WARNING
The court hearing this matter directs that the following notice should be attached to the file:
A non-publication and non-broadcast order in this proceeding has been issued under subsection 486.4(1) of the Criminal Code. This subsection and subsection 486.6(1) of the Criminal Code, which is concerned with the consequence of failure to comply with an order made under subsection 486.4(1), read as follows:
486.4 Order restricting publication — sexual offences. —(1) Subject to subsection (2), the presiding judge or justice may make an order directing that any information that could identify the complainant or a witness shall not be published in any document or broadcast or transmitted in any way, in proceedings in respect of
(a) any of the following offences:
(i) an offence under section 151, 152, 153, 153.1, 155, 159, 160, 162, 163.1, 170, 171, 172, 172.1, 173, 210, 211, 212, 213, 271, 272, 273, 279.01, 279.02, 279.03, 346 or 347,
(ii) an offence under section 144 (rape), 145 (attempt to commit rape), 149 (indecent assault on female), 156 (indecent assault on male) or 245 (common assault) or subsection 246(1) (assault with intent) of the Criminal Code, chapter C-34 of the Revised Statutes of Canada, 1970, as it read immediately before January 4, 1983, or
(iii) an offence under subsection 146(1) (sexual intercourse with a female under 14) or (2) (sexual intercourse with a female between 14 and 16) or section 151 (seduction of a female between 16 and 18), 153 (sexual intercourse with step-daughter), 155 (buggery or bestiality), 157 (gross indecency), 166 (parent or guardian procuring defilement) or 167 (householder permitting defilement) of the Criminal Code, chapter C-34 of the Revised Statutes of Canada, 1970, as it read immediately before January 1, 1988; or
(b) two or more offences being dealt with in the same proceeding, at least one of which is an offence referred to in any of subparagraphs (a)(i) to (iii).
(2) Mandatory order on application. — In proceedings in respect of the offences referred to in paragraph (1)(a) or (b), the presiding judge or justice shall
(a) at the first reasonable opportunity, inform any witness under the age of eighteen years and the complainant of the right to make an application for the order; and
(b) on application made by the complainant, the prosecutor or any such witness, make the order.
——
AIM OF THE EXERCISE ▸
Answer these questions from the publication-ban notice above, one per line:
1. Under which subsection of the Criminal Code was the non-publication and non-broadcast order issued?
2. For the older offences listed in subparagraph (ii), the 1970 Criminal Code applies as it read immediately before which date?
3. Under the mandatory order provision, witnesses under what age must be told of the right to apply for the order?
——
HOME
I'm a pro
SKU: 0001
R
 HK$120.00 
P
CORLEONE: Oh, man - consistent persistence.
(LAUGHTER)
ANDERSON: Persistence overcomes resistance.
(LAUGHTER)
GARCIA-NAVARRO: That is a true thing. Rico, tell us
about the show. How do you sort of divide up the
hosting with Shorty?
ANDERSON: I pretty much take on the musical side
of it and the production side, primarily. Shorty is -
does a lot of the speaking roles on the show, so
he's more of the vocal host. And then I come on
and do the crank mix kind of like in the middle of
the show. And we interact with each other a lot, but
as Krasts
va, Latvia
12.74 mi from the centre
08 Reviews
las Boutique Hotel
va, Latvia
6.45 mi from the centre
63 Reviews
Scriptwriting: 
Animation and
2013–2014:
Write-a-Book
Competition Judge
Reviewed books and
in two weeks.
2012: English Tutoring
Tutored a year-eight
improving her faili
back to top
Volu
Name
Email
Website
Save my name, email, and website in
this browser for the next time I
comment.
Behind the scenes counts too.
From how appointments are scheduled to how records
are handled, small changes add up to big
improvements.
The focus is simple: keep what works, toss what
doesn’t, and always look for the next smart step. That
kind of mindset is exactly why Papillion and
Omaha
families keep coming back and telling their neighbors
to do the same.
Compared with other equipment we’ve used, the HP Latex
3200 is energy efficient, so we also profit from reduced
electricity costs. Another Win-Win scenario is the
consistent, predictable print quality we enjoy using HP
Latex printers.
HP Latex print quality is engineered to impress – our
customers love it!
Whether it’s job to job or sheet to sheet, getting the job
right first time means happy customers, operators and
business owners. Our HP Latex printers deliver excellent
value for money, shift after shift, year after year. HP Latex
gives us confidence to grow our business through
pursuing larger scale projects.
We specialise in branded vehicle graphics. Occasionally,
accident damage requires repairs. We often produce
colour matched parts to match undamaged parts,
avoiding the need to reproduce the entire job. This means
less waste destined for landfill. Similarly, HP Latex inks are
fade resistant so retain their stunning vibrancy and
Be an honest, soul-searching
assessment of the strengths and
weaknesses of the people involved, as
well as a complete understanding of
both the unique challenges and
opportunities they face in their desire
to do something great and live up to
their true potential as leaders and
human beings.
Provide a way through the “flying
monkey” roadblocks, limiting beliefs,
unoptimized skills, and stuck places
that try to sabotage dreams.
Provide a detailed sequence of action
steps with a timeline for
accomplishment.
——
SOLUTION TO THE PROBLEM ▸
1. Subsection 486.4(1)
2. January 4, 1983
3. Eighteen years